Interessanterweise kompliziert das Autograph die Erstellung einer verlässlichen Fassung, da ein Kopist den größten Teil der Vokalstimmen niederschrieb. Daher gewinnen andere Quellen, die zu Massenets Lebzeiten entstanden sind, an Bedeutung. Das gilt beispielsweise für sein Exemplar des Klavierauszugs, das seine Vorstellungen von der Inszenierung, aber auch musikalische Änderungen dokumentiert. In zahlreichen weiteren Ausgaben des Klavierauszugs treten zunehmend Änderungen der Führung der Vokalstimme, des Textes, der Ausdrucksbezeichnungen, der Dynamikangaben und der Regieanweisungen auf, bis sich schließlich eine konstant bleibende Form herauskristallisiert. Bei einem so detaillierten Notationsstil wie dem Massenets – hier muss betont werden, dass Werther Debussys wegweisenden Kompositionen nur wenige Jahre vorausgeht – ist es wichtig zu klären, welche Details festgelegt wurden, vor allem in Bezug auf Massenets Absprachen mit seinen Sängern. Der Komponist besuchte zahlreiche Proben und instruierte seine Hauptdarsteller oft selbst, was er als einen beidseitigen Entwicklungsprozess betrachtete, bei dem er von seinen Sängern lernte, ihnen aber auch Anweisungen gab.
Die Neuedition geht den Unterschieden zwischen den verschiedenen Quellen aus der Zeit Massenets nach, erläutert diese und bringt sie zusammen (etwas, was dem Komponisten selbst nie gelang). Sie würdigt außerdem die Rolle des Librettos, korrigiert Fehler und Auslassungen und empfiehlt eine andere Paukenstimmung (davon ausgehend, dass heutigen Paukisten drei leicht zu stimmende Pauken zur Verfügung stehen). Anmerkungen machen ältere Lesarten zugänglich und erläutern Massenets Wunsch nach einem Zusammenwirken von Inszenierung und Musik.

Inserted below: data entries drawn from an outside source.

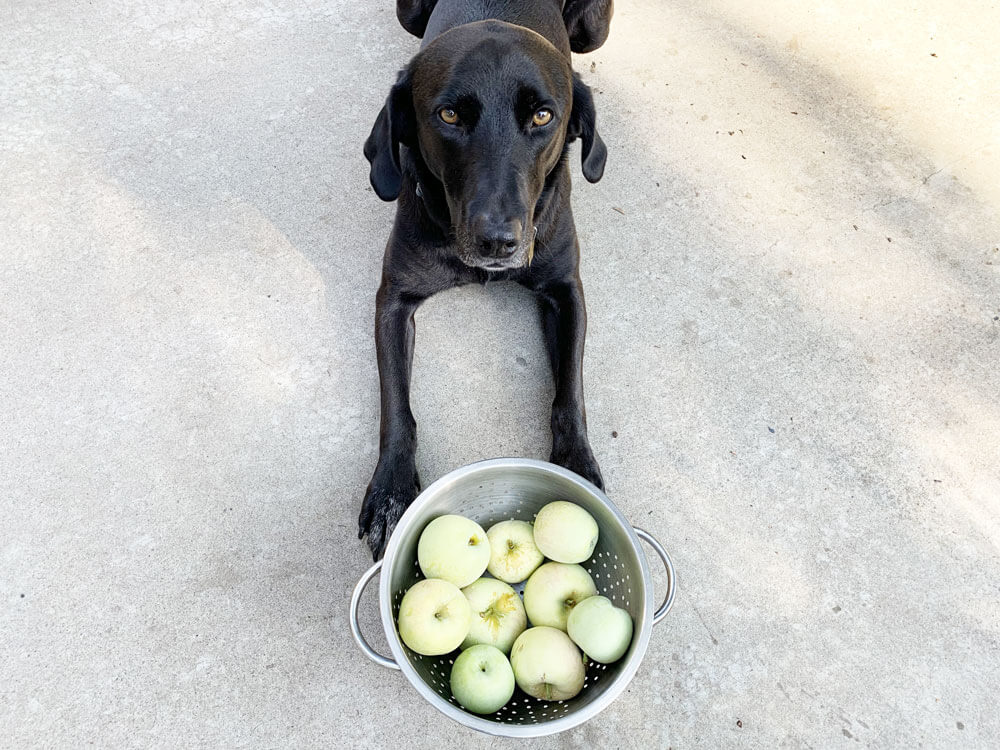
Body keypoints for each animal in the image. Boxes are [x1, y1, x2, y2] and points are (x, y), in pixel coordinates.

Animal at [358, 0, 608, 560]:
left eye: (543, 116)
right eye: (449, 115)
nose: (497, 241)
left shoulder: (567, 292)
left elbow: (570, 395)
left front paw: (579, 467)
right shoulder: (393, 299)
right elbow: (396, 407)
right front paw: (390, 489)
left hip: (595, 32)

Der Anhang beinhaltet den ursprünglichen Pianissimo-Schluss des „Lied d’Ossian“ sowie (aus den Archiven der Van Dyck Nachkommen) eine Transposition dieses Liedes, die Massenet für Ernest Van Dyck, den ersten Tenor, der die Titelrolle sang, verfasst hatte. Im Zusatzmaterial findet sich auch die Frühfassung von Werthers und Charlottes Duett aus dem vierten Akt, das Massenet vor der Veröffentlichung des ersten Klavierauszugs überarbeitete, um die Zeit, die der tödlich verletzte Werther zu singen hat, zu verkürzen und den Liebenden Gelegenheit zu geben, sich zu umarmen. Außerdem ist im Anhang ein ausführliches Regiehandbuch aus verschiedenen Inszenierungsphasen enthalten. Diese Quelle wurde genau mit dem Klavierauszug abgestimmt und verdient besonderes Interesse, da es sich wahrscheinlich um eine Zusammenarbeit des Direktors der Opéra-Comique, Leon Carvalho, mit Massenet handelt, die im Herbst 1892 während der umfassenden Proben zur Vorbereitung der Pariser Premiere vom 16. Januar 1893 zustande kam.